I routinely run DoubletFinder on my 10x scRNA-Seq. This is the code for the 2 functions I use to run this and this works with a Seurat object. It should be fairly obvius how this works and this code is lifted more or less in its entirety from the tutorial of the package, with few additional steps added.
The issue that I have is after running and removing multiplets, I still notice populations that shouldn't necessarily exist - handfuls of cells in non-immune compartments expressing CD45, for example. When I look at those cells separately, they typically have higher nFeature and nCounts than the rest of the cells in that module suggesting that they are multiplets. However, it's not easy to filter for them systematically besides running DoubletFinder.

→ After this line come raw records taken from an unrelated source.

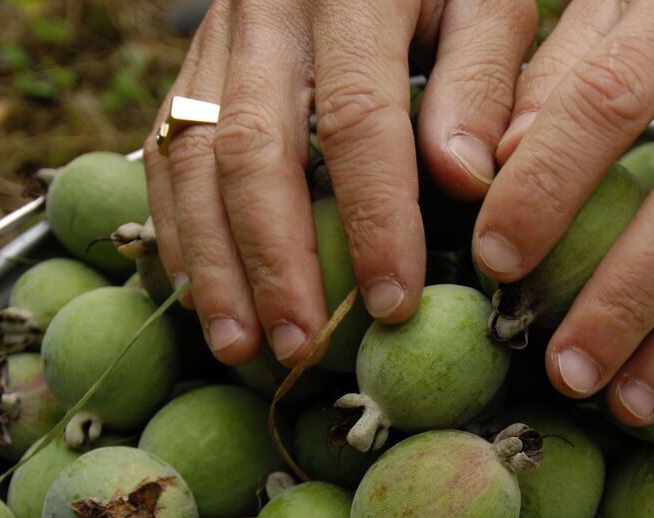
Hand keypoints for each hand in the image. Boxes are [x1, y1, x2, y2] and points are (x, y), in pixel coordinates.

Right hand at [145, 0, 536, 366]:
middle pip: (252, 147)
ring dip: (213, 263)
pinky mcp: (192, 66)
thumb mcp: (487, 3)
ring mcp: (217, 38)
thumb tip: (461, 180)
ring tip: (241, 346)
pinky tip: (200, 297)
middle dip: (275, 261)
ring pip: (193, 158)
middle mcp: (266, 10)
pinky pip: (166, 153)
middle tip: (300, 347)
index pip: (356, 117)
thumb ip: (481, 81)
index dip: (373, 218)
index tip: (393, 302)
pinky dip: (178, 231)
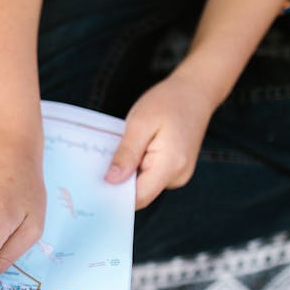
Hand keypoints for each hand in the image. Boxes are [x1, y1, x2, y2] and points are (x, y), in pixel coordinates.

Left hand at [104, 72, 217, 208]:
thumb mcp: (140, 124)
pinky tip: (133, 150)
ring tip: (121, 151)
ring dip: (128, 173)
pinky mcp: (175, 169)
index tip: (94, 188)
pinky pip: (151, 176)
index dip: (115, 196)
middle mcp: (177, 176)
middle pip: (141, 193)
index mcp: (170, 166)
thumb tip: (110, 181)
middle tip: (100, 165)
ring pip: (144, 185)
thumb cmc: (168, 102)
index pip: (139, 197)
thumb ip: (126, 155)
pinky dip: (138, 167)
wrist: (195, 92)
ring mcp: (178, 174)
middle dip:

I am finding them often enough that it makes me think DoubletFinder is not working properly as they're more than just a handful of cells appearing sporadically but a systematic issue with most libraries I am running.
Is anyone able to take a look at the code and see if you spot any glaring issues? I have also fed this back to package authors.

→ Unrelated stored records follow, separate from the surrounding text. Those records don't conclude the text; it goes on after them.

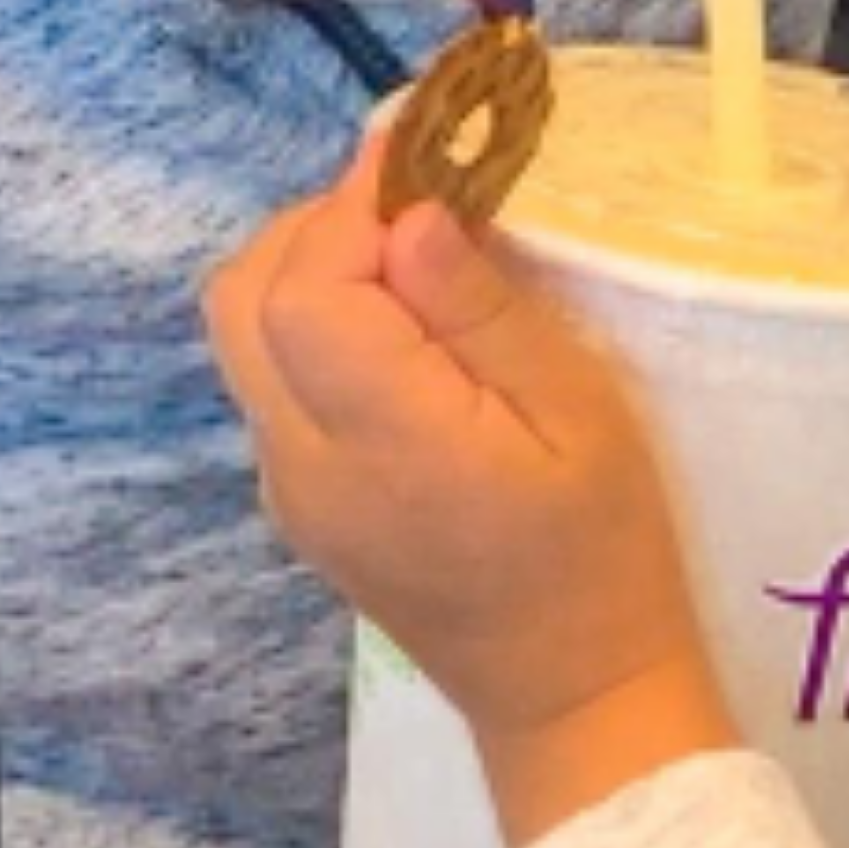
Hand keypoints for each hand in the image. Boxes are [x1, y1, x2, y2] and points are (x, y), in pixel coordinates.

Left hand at [206, 141, 735, 837]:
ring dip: (309, 268)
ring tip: (412, 257)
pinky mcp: (297, 500)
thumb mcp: (581, 415)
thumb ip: (483, 312)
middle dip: (320, 225)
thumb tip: (412, 214)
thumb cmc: (603, 550)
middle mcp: (305, 464)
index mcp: (384, 441)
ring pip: (244, 335)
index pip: (308, 286)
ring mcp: (289, 488)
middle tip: (419, 202)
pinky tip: (401, 328)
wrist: (571, 691)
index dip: (355, 205)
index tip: (426, 156)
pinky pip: (272, 379)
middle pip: (245, 298)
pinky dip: (313, 322)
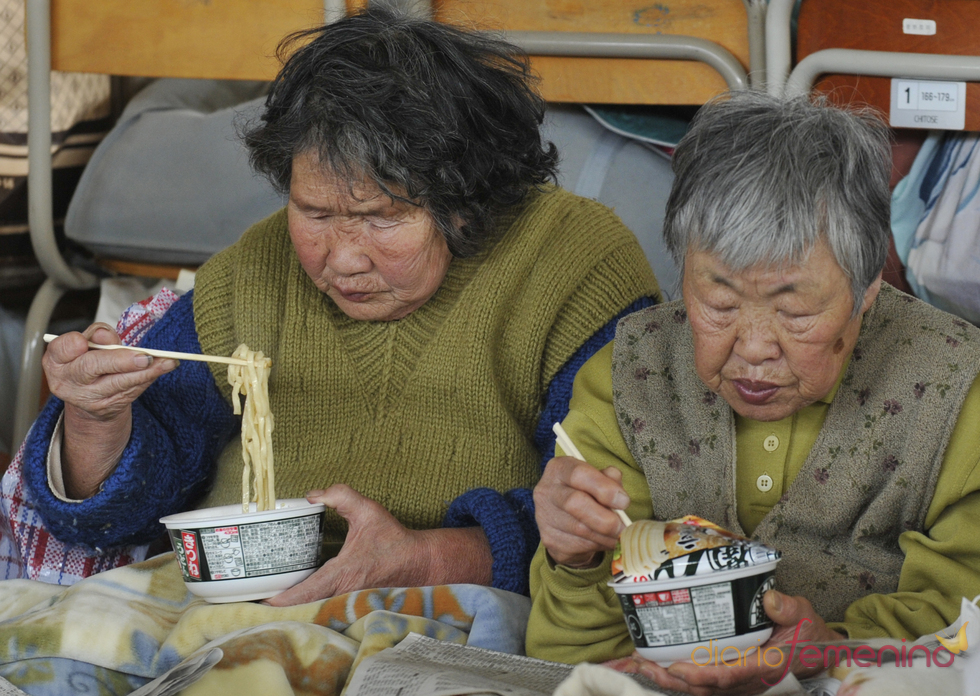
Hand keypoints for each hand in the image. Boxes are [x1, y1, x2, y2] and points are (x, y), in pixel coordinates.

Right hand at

## spits out the expected multiplet rate based on input value of library size (data taken from 10x site)
get.10x.multiplets <- function(x){
expected.df <- data.frame(
"Cells.Recovered" = c(500,1000,2000,3000,4000,5000,6000,7000,8000,9000,10000),
"Multiplet.Rate" = c(0.4, 0.8, 1.6, 2.4, 3.2, 4.0, 4.8, 5.6, 6.4, 7.2, 8.0)
)
lm.res <- lm(Multiplet.Rate~Cells.Recovered, data = expected.df)
test.df <- data.frame("Cells.Recovered" = x)
return(predict(lm.res, test.df))
}
## runs DoubletFinder on a seurat object
get.10x.doublets <- function(x){
require(DoubletFinder)
x <- NormalizeData(x)
x <- FindVariableFeatures(x, selection.method = "vst", nfeatures = 500)
x <- ScaleData(x, features = VariableFeatures(x))
x <- RunPCA(x, features = VariableFeatures(x), verbose = FALSE)
x <- RunUMAP(x, reduction = "pca", dims = 1:20, reduction.key = "UMAPpca_", reduction.name = "UMAP_PCA")
x <- FindNeighbors(x, reduction = "pca", dims = 1:20)
x <- FindClusters(x, resolution = 0.3)
x.sweep <- paramSweep(x, PCs = 1:20, sct = FALSE)
x.sweep.stats <- summarizeSweep(x.sweep, GT = FALSE)
x.bcmvn <- find.pK(x.sweep.stats)
x.pK <- as.numeric(as.character(x.bcmvn$pK[which.max(x.bcmvn$BCmetric)]))
homotypic.prop <- modelHomotypic(x$seurat_clusters)
mlt.est <- get.10x.multiplets(nrow(x@meta.data))/100
nExp_poi <- round(mlt.est*nrow(x@meta.data))
nExp_poi.adj <- round(nExp_poi*(1-homotypic.prop))
x <- doubletFinder(x, PCs = 1:20, pN = 0.25, pK = x.pK, nExp = nExp_poi, sct = FALSE, reuse.pANN = FALSE)
x <- doubletFinder(x, PCs = 1:20, pN = 0.25, pK = x.pK, nExp = nExp_poi.adj, sct = FALSE,
reuse.pANN = grep("pANN", colnames(x@meta.data), value = TRUE))
doublet.df <- x@meta.data[,grep("DF.classifications", colnames(x@meta.data), value = TRUE)]
colnames(doublet.df) <- c("Estimate", "Adj.Estimate")
doublet.df$Cellname <- rownames(doublet.df)
return(doublet.df)
}
This may not necessarily be the case here, but in general, I would not assume these algorithms will detect all of the "true" doublets. In fact, if you try different methods you will probably get different lists of doublets (which hopefully should have a considerable overlap). I would suggest trying different methods (e.g. scDblFinder is another widely-used tool which also offers different methods). But be aware that these and other data QC cleaning steps are also often "manually" or "custom" curated especially if you have sound biologicall knowledge that the expression patterns are incompatible (e.g. the CD45 example you say).
Have you tried subsetting those compartments and see where these cells clusters without the 'noise' of other cell types?